Work item
Below are the entries to retype; reproduce each one exactly.

Data extracts
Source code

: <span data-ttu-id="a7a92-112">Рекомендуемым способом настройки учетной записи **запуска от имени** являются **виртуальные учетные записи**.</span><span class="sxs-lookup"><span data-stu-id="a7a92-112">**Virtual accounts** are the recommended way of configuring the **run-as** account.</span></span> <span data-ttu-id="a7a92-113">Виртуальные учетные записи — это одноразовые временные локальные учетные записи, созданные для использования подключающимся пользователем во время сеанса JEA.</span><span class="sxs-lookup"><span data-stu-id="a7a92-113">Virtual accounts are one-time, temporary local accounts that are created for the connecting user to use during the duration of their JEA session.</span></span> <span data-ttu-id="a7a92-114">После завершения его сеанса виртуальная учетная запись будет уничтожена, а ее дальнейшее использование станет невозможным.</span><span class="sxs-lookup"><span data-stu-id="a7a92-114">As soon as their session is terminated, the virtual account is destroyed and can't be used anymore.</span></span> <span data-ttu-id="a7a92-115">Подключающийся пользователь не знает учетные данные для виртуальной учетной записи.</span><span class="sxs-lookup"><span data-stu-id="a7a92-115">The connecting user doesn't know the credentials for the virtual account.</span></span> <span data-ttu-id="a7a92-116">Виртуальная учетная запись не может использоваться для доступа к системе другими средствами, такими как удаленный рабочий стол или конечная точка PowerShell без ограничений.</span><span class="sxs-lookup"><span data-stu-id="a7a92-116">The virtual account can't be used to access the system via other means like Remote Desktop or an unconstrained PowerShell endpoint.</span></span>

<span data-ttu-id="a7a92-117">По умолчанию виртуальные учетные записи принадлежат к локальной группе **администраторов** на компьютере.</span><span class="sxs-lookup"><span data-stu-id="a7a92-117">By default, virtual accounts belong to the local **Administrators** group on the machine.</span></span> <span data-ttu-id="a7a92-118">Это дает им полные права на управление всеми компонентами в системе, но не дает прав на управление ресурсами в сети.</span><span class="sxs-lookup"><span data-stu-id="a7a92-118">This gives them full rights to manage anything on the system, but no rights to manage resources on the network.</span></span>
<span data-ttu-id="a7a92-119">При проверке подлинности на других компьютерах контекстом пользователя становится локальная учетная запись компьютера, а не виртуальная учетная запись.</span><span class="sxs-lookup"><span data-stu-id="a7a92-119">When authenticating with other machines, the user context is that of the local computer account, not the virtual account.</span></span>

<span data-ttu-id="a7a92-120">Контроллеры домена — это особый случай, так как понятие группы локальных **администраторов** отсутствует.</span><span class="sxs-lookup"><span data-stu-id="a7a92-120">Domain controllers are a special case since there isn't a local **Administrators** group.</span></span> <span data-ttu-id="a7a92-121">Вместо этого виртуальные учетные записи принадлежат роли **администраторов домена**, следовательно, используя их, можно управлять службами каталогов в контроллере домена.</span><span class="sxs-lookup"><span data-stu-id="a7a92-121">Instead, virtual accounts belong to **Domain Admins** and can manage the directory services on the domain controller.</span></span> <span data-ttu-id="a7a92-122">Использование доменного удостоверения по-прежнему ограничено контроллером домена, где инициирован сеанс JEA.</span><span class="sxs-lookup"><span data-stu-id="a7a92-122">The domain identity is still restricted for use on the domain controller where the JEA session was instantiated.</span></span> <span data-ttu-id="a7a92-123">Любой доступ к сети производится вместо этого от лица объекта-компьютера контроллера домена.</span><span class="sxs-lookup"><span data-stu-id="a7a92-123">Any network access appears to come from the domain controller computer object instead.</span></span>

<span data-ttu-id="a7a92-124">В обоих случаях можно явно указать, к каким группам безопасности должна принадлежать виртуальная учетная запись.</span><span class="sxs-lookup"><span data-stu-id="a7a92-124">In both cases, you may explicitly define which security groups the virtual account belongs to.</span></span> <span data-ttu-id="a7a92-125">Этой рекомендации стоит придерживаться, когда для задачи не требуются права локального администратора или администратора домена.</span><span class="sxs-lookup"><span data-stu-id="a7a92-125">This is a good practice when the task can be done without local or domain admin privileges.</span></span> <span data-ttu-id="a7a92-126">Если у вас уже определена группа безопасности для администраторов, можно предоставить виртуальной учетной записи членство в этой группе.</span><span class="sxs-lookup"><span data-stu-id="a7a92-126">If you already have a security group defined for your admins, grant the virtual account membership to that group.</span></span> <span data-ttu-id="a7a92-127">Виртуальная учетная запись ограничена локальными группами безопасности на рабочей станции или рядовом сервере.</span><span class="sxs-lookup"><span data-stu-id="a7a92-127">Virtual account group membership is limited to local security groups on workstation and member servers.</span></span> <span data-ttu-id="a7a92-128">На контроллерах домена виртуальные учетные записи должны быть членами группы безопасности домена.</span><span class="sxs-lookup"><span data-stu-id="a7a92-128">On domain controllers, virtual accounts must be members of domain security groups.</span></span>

Solution to this exercise
Source code

: <span data-ttu-id="a7a92-112">Рекомендуемым способом настройки учетной записи **запуска от имени** являются **виртуальные учетные записи**.</span><span class="sxs-lookup"><span data-stu-id="a7a92-112">**Virtual accounts** are the recommended way of configuring the **run-as** account.</span></span> <span data-ttu-id="a7a92-113">Виртуальные учетные записи — это одноразовые временные локальные учетные записи, созданные для использования подключающимся пользователем во время сеанса JEA.</span><span class="sxs-lookup"><span data-stu-id="a7a92-113">Virtual accounts are one-time, temporary local accounts that are created for the connecting user to use during the duration of their JEA session.</span></span> <span data-ttu-id="a7a92-114">После завершения его сеанса виртуальная учетная запись будет уничтожена, а ее дальнейшее использование станет невозможным.</span><span class="sxs-lookup"><span data-stu-id="a7a92-114">As soon as their session is terminated, the virtual account is destroyed and can't be used anymore.</span></span> <span data-ttu-id="a7a92-115">Подключающийся пользователь не знает учетные данные для виртуальной учетной записи.</span><span class="sxs-lookup"><span data-stu-id="a7a92-115">The connecting user doesn't know the credentials for the virtual account.</span></span> <span data-ttu-id="a7a92-116">Виртуальная учетная запись не может использоваться для доступа к системе другими средствами, такими как удаленный рабочий стол или конечная точка PowerShell без ограничений.</span><span class="sxs-lookup"><span data-stu-id="a7a92-116">The virtual account can't be used to access the system via other means like Remote Desktop or an unconstrained PowerShell endpoint.</span></span>

<span data-ttu-id="a7a92-117">По умолчанию виртуальные учетные записи принадлежат к локальной группе **администраторов** на компьютере.</span><span class="sxs-lookup"><span data-stu-id="a7a92-117">By default, virtual accounts belong to the local **Administrators** group on the machine.</span></span> <span data-ttu-id="a7a92-118">Это дает им полные права на управление всеми компонентами в системе, но не дает прав на управление ресурсами в сети.</span><span class="sxs-lookup"><span data-stu-id="a7a92-118">This gives them full rights to manage anything on the system, but no rights to manage resources on the network.</span></span>
<span data-ttu-id="a7a92-119">При проверке подлинности на других компьютерах контекстом пользователя становится локальная учетная запись компьютера, а не виртуальная учетная запись.</span><span class="sxs-lookup"><span data-stu-id="a7a92-119">When authenticating with other machines, the user context is that of the local computer account, not the virtual account.</span></span>

<span data-ttu-id="a7a92-120">Контроллеры домена — это особый случай, так как понятие группы локальных **администраторов** отсутствует.</span><span class="sxs-lookup"><span data-stu-id="a7a92-120">Domain controllers are a special case since there isn't a local **Administrators** group.</span></span> <span data-ttu-id="a7a92-121">Вместо этого виртуальные учетные записи принадлежат роли **администраторов домена**, следовательно, используя их, можно управлять службами каталогов в контроллере домена.</span><span class="sxs-lookup"><span data-stu-id="a7a92-121">Instead, virtual accounts belong to **Domain Admins** and can manage the directory services on the domain controller.</span></span> <span data-ttu-id="a7a92-122">Использование доменного удостоверения по-прежнему ограничено контроллером домена, где инициирован сеанс JEA.</span><span class="sxs-lookup"><span data-stu-id="a7a92-122">The domain identity is still restricted for use on the domain controller where the JEA session was instantiated.</span></span> <span data-ttu-id="a7a92-123">Любой доступ к сети производится вместо этого от лица объекта-компьютера контроллера домена.</span><span class="sxs-lookup"><span data-stu-id="a7a92-123">Any network access appears to come from the domain controller computer object instead.</span></span>

<span data-ttu-id="a7a92-124">В обоих случаях можно явно указать, к каким группам безопасности должна принадлежать виртуальная учетная запись.</span><span class="sxs-lookup"><span data-stu-id="a7a92-124">In both cases, you may explicitly define which security groups the virtual account belongs to.</span></span> <span data-ttu-id="a7a92-125">Этой рекомендации стоит придерживаться, когда для задачи не требуются права локального администратора или администратора домена.</span><span class="sxs-lookup"><span data-stu-id="a7a92-125">This is a good practice when the task can be done without local or domain admin privileges.</span></span> <span data-ttu-id="a7a92-126">Если у вас уже определена группа безопасности для администраторов, можно предоставить виртуальной учетной записи членство в этой группе.</span><span class="sxs-lookup"><span data-stu-id="a7a92-126">If you already have a security group defined for your admins, grant the virtual account membership to that group.</span></span> <span data-ttu-id="a7a92-127">Виртуальная учетная запись ограничена локальными группами безопасности на рабочей станции или рядовом сервере.</span><span class="sxs-lookup"><span data-stu-id="a7a92-127">Virtual account group membership is limited to local security groups on workstation and member servers.</span></span> <span data-ttu-id="a7a92-128">На контроллерах домена виртуальные учетные записи должны быть членами группы безопасности домена.</span><span class="sxs-lookup"><span data-stu-id="a7a92-128">On domain controllers, virtual accounts must be members of domain security groups.</span></span>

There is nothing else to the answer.